За стенами Училища живописи, ваяния и зодчества бурлила жизнь. Скульптор Волнухин в своей вечно грязной каморке что-то набрасывал на покосившийся этюдник. Студенты-первокурсники в большой аудитории, в восторге от собственной важности, писали нагую натурщицу. В двери другой аудитории врывался пьяненький Саврасов, звал студентов на пленэры, на раздолье, вон из прокуренных классов. На широком подоконнике отцовской служебной квартиры лежал молодой Пастернак - глядел свысока на Мясницкую, сочинял свои первые строфы.
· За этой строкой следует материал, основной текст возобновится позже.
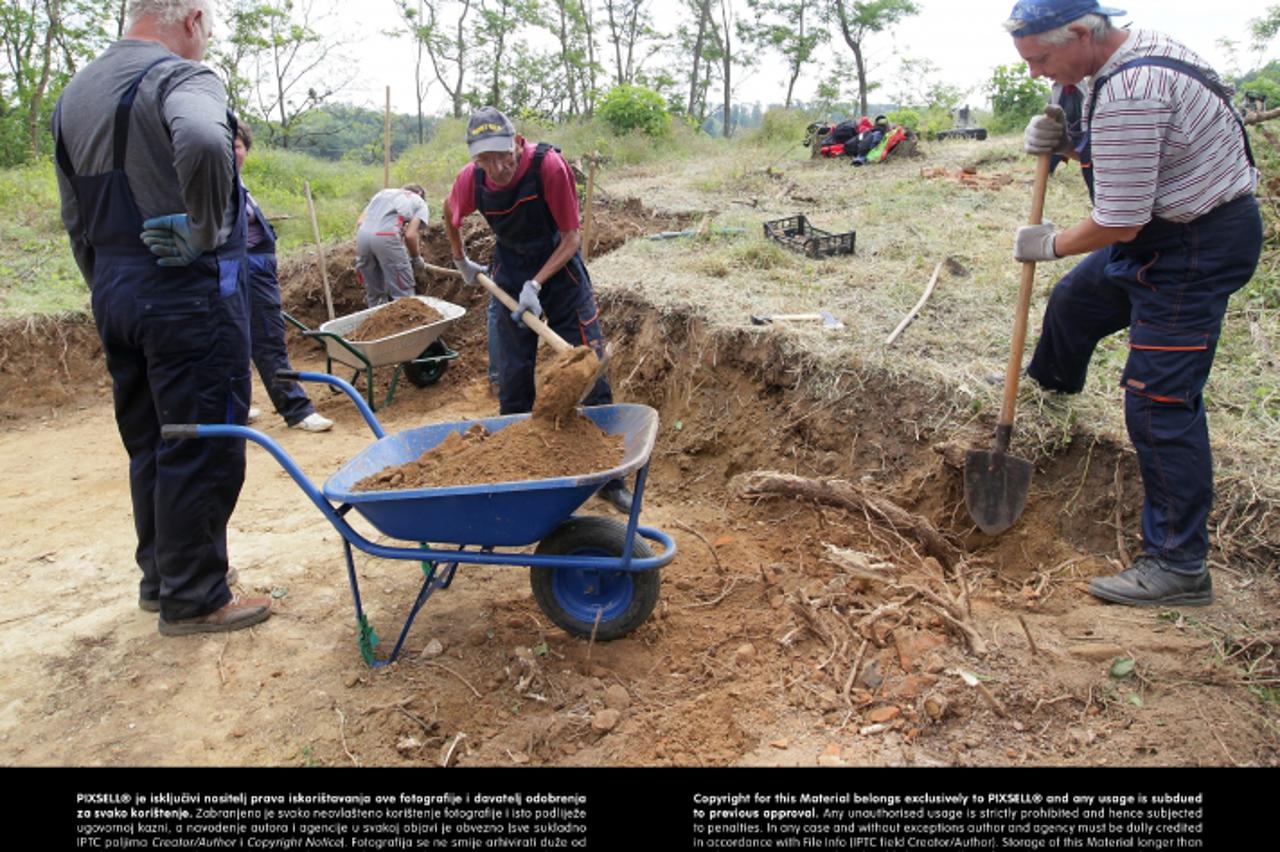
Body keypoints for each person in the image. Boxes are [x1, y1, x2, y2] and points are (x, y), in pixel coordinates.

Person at [1006, 0, 1261, 606]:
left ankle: (1179, 565)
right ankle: (1049, 394)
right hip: (1158, 228)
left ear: (1078, 32)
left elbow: (1118, 219)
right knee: (1076, 303)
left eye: (1042, 59)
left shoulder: (1135, 89)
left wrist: (1051, 243)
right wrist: (1067, 143)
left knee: (1158, 402)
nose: (1039, 73)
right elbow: (1127, 161)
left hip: (1194, 245)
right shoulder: (1110, 61)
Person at [53, 0, 271, 633]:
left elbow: (74, 214)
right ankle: (196, 597)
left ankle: (162, 578)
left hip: (116, 290)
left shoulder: (77, 91)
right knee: (203, 442)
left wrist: (107, 284)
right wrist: (205, 229)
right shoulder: (183, 75)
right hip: (183, 295)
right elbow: (205, 138)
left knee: (150, 440)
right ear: (194, 19)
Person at [443, 106, 634, 513]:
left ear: (517, 142)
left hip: (560, 272)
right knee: (512, 378)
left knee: (589, 366)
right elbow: (449, 213)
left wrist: (538, 283)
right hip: (509, 272)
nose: (495, 167)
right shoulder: (471, 179)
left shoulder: (549, 167)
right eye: (484, 158)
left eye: (501, 154)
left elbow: (571, 238)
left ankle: (608, 478)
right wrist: (460, 260)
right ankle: (520, 473)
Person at [233, 122, 333, 433]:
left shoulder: (237, 183)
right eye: (224, 144)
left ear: (246, 149)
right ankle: (296, 409)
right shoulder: (213, 182)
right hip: (237, 270)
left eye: (236, 145)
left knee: (263, 337)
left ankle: (261, 408)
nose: (231, 151)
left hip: (254, 270)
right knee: (253, 339)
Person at [354, 184, 430, 307]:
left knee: (375, 294)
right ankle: (407, 324)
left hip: (362, 237)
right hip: (386, 236)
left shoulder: (383, 193)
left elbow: (360, 222)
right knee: (403, 294)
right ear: (420, 194)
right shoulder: (419, 202)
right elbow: (410, 235)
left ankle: (377, 322)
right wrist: (416, 258)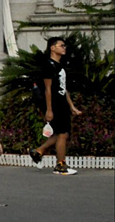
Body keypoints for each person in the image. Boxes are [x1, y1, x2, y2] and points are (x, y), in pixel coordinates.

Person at [29, 37, 82, 175]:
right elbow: (48, 89)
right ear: (52, 48)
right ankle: (60, 165)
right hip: (54, 103)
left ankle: (38, 151)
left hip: (62, 103)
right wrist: (49, 110)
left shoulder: (60, 65)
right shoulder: (48, 65)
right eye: (61, 45)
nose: (64, 48)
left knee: (61, 133)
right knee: (62, 134)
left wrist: (72, 106)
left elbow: (63, 88)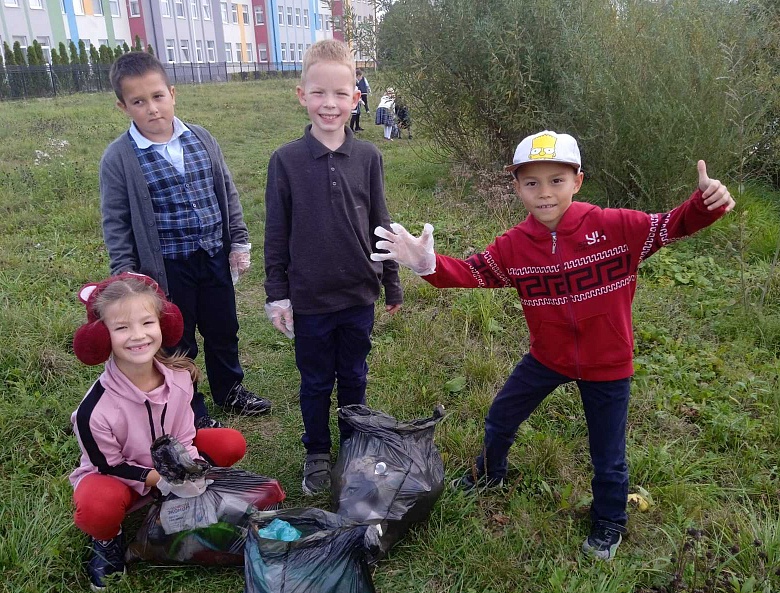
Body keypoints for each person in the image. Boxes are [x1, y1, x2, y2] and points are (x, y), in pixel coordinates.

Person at [371, 130, 735, 560]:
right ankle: (490, 472)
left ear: (577, 181)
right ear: (517, 187)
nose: (544, 193)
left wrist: (705, 204)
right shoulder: (513, 245)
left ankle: (609, 520)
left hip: (608, 363)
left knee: (609, 455)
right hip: (548, 355)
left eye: (556, 180)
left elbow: (672, 224)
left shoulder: (615, 226)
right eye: (531, 183)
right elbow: (474, 272)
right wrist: (427, 263)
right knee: (502, 414)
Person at [99, 51, 271, 430]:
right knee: (178, 341)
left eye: (158, 96)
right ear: (122, 106)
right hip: (165, 269)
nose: (152, 109)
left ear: (172, 93)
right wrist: (126, 279)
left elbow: (226, 192)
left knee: (223, 328)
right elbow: (117, 222)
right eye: (139, 102)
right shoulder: (119, 159)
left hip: (212, 256)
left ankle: (231, 390)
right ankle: (190, 408)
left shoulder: (201, 138)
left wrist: (238, 240)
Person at [264, 40, 403, 496]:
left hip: (358, 295)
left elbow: (381, 223)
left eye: (340, 94)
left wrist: (392, 284)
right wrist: (277, 294)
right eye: (319, 93)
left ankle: (354, 445)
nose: (330, 103)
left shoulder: (368, 158)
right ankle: (317, 452)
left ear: (356, 99)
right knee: (316, 380)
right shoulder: (284, 161)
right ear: (301, 94)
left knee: (355, 375)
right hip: (310, 299)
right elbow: (276, 233)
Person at [69, 273, 248, 591]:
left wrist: (189, 472)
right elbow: (108, 465)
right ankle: (107, 540)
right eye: (121, 328)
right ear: (101, 337)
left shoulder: (180, 379)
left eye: (146, 323)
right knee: (97, 505)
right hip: (121, 478)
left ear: (164, 325)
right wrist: (161, 480)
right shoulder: (93, 411)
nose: (137, 336)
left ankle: (175, 502)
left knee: (230, 443)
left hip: (167, 468)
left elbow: (184, 434)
Рядом - совсем чуть-чуть пройти Бобровым переулком - возвышалась крепость Страхового общества "Россия". Там, в дорогих и респектабельных квартирах шла совсем другая жизнь. Неслышная прислуга в мягких туфлях смахивала специальной кисточкой невидимую пыль. В гостиной за роялем музицировала барыня-хозяйка, разучивала свежий опус господина Скрябина. Над другой новинкой - повестью госпожи Чарской - в детской спальне проливала слезы ее дочь-подросток. Суета в столовой предвещала скорое возвращение со службы самого главы семейства, модного адвоката или же инженера-путейца. Расставляли рюмки, терли серебро.
Прислуга распахивала окна - для гигиенического проветривания - и в квартиру влетали звуки еще одной, третьей Москвы. Грохот копыт и ржание лошадей, понукания извозчиков, скороговорки осипших разносчиков. Рев и кряканье клаксона редкого в те времена автомобиля.
И накрывало город душное предгрозовое марево. Нет, не грозы 1917 года, а обычной грозы, метеорологической. О той, что скоро явится и порвет в клочья весь привычный жизненный уклад, никто, конечно, не задумывался. Москва радостно существовала сегодняшним днем.